* [Your instructions]: All entries are to be returned verbatim.

* [Saved entries]:

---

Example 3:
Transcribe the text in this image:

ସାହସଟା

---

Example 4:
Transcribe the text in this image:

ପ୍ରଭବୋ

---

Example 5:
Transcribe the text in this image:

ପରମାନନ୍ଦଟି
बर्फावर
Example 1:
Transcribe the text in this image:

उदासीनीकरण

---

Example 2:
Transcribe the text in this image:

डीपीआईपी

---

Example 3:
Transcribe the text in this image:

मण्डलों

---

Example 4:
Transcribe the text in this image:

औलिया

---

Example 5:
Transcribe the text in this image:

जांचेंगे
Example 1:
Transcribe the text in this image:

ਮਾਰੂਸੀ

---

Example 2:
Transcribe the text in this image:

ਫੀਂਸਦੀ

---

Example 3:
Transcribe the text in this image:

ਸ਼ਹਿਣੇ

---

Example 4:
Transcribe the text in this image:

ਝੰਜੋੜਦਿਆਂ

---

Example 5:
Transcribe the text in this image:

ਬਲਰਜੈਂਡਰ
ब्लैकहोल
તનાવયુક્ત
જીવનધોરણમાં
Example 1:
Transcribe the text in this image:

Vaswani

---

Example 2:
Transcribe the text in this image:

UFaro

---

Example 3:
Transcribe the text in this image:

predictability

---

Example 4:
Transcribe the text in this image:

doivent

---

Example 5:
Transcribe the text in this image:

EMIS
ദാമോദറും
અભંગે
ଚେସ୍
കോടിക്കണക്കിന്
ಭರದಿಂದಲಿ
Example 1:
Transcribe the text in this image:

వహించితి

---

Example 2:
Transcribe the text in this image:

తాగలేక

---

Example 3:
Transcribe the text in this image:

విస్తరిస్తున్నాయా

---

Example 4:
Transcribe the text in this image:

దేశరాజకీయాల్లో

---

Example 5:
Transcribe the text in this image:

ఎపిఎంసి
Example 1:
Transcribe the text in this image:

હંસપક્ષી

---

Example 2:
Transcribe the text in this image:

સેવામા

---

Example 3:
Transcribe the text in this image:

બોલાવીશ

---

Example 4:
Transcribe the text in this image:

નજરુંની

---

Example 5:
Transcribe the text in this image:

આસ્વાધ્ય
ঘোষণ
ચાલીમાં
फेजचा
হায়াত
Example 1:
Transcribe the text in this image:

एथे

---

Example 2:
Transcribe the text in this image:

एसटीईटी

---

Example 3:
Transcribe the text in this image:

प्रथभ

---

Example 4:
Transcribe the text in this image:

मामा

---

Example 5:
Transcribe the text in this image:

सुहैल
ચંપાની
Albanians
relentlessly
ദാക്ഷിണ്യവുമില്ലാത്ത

* [Task result]:
---

Example 3:
Transcribe the text in this image:

ସାହସଟା

---

Example 4:
Transcribe the text in this image:

ପ୍ରଭବୋ

---

Example 5:
Transcribe the text in this image:

ପରମାନନ୍ଦଟି
बर्फावर
Example 1:
Transcribe the text in this image:

उदासीनीकरण

---

Example 2:
Transcribe the text in this image:

डीपीआईपी

---

Example 3:
Transcribe the text in this image:

मण्डलों

---

Example 4:
Transcribe the text in this image:

औलिया

---

Example 5:
Transcribe the text in this image:

जांचेंगे
Example 1:
Transcribe the text in this image:

ਮਾਰੂਸੀ

---

Example 2:
Transcribe the text in this image:

ਫੀਂਸਦੀ

---

Example 3:
Transcribe the text in this image:

ਸ਼ਹਿਣੇ

---

Example 4:
Transcribe the text in this image:

ਝੰਜੋੜਦਿਆਂ

---

Example 5:
Transcribe the text in this image:

ਬਲਰਜੈਂਡਰ
ब्लैकहोल
તનાવયુક્ત
જીવનધોરણમાં
Example 1:
Transcribe the text in this image:

Vaswani

---

Example 2:
Transcribe the text in this image:

UFaro

---

Example 3:
Transcribe the text in this image:

predictability

---

Example 4:
Transcribe the text in this image:

doivent

---

Example 5:
Transcribe the text in this image:

EMIS
ദാമോദറും
અભંગે
ଚେସ୍
കോടിക്കണക്കിന്
ಭರದಿಂದಲಿ
Example 1:
Transcribe the text in this image:

వహించితి

---

Example 2:
Transcribe the text in this image:

తాగలేక

---

Example 3:
Transcribe the text in this image:

విస్తరిస్తున్నాయా

---

Example 4:
Transcribe the text in this image:

దేశరాజకీయాల్లో

---

Example 5:
Transcribe the text in this image:

ఎపిఎంసి
Example 1:
Transcribe the text in this image:

હંસપક્ષી

---

Example 2:
Transcribe the text in this image:

સેવામા

---

Example 3:
Transcribe the text in this image:

બોલાવીશ

---

Example 4:
Transcribe the text in this image:

નજરુંની

---

Example 5:
Transcribe the text in this image:

આસ્વાધ્ય
ঘোষণ
ચાલીમાં
फेजचा
হায়াত
Example 1:
Transcribe the text in this image:

एथे

---

Example 2:
Transcribe the text in this image:

एसटीईटी

---

Example 3:
Transcribe the text in this image:

प्रथभ

---

Example 4:
Transcribe the text in this image:

मामा

---

Example 5:
Transcribe the text in this image:

सुहैल
ચંપાની
Albanians
relentlessly
ദാക്ഷിണ്യവുമില്ലാത്ത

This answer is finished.